Тогда, значит, мистер и миссис Лукас уедут, поняла Стиви. А Душистый Горошек: что будет с Душистым Горошком? Выпустят ли его на свободу, или загонят в вольер для перевозки, или сядут на него и ускачут отсюда? Над этой загадкой стоило подумать, но девочка поняла, что чему-то приходит конец, и от этого где-то около сердца шевельнулась грусть – чувство, с которым, по соображениям Стиви, должно быть, хорошо был знаком папа.
Изрезанную канавами землю покрывали островки растрепанной полыни, над которыми высились цилиндрические башни кактусов. Примерно в двух милях за медным рудником от Кобре-роуд отделялась залитая черным гудроном дорога; она стремительно убегала на северо-запад под белую гранитную арку, на которой тусклыми медными буквами было выдавлено «ПРЕСТОН». Джесси посмотрела направо и увидела в конце черной дороги большую гасиенду, мерцавшую в поднимавшихся от земли волнах разогретого воздуха. «Вам тоже удачи», – подумала Джесси, представив себе женщину, которая, вероятно, спала в этом доме на прохладных шелковых простынях. Должно быть, у Селесты Престон только и осталось, что простыни и дом – да и то вряд ли надолго.
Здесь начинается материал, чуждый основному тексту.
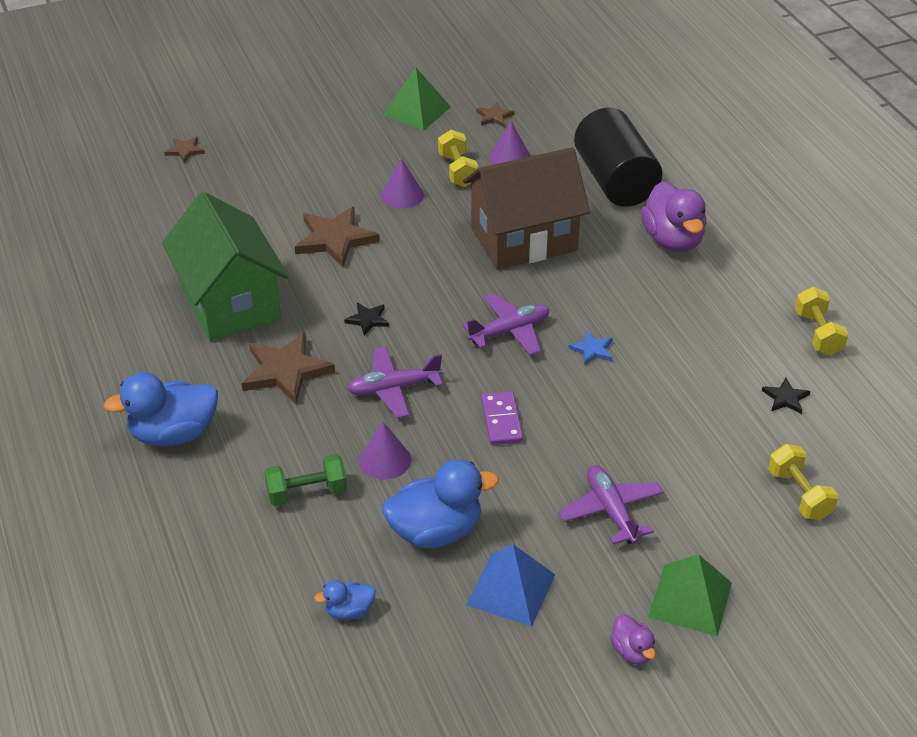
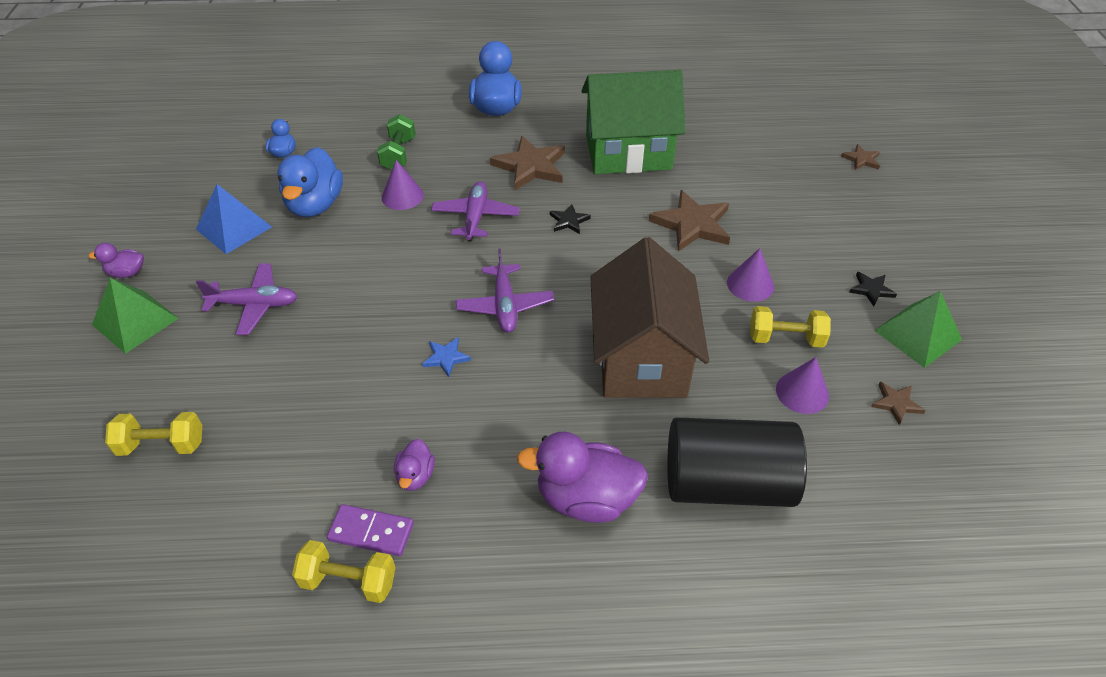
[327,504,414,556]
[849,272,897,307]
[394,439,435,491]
Они ехали по дороге, рассекавшей пустыню. Стиви, не отрываясь, глядела в окно, личико под козырьком бейсболки было задумчивым и спокойным. Джесси поерзала на сиденье, чтобы отлепить футболку. До поворота к дому Лукасов оставалось около полумили.
Стиви услышала высокое гудение и подумала, что над ухом летает москит. Она хлопнула по уху ладошкой, но гудение не исчезло, становясь громче и выше. В следующие несколько секунд ушам стало больно, словно их кололи иголкой.
Мама? – морщась, сказала девочка. – Уши болят!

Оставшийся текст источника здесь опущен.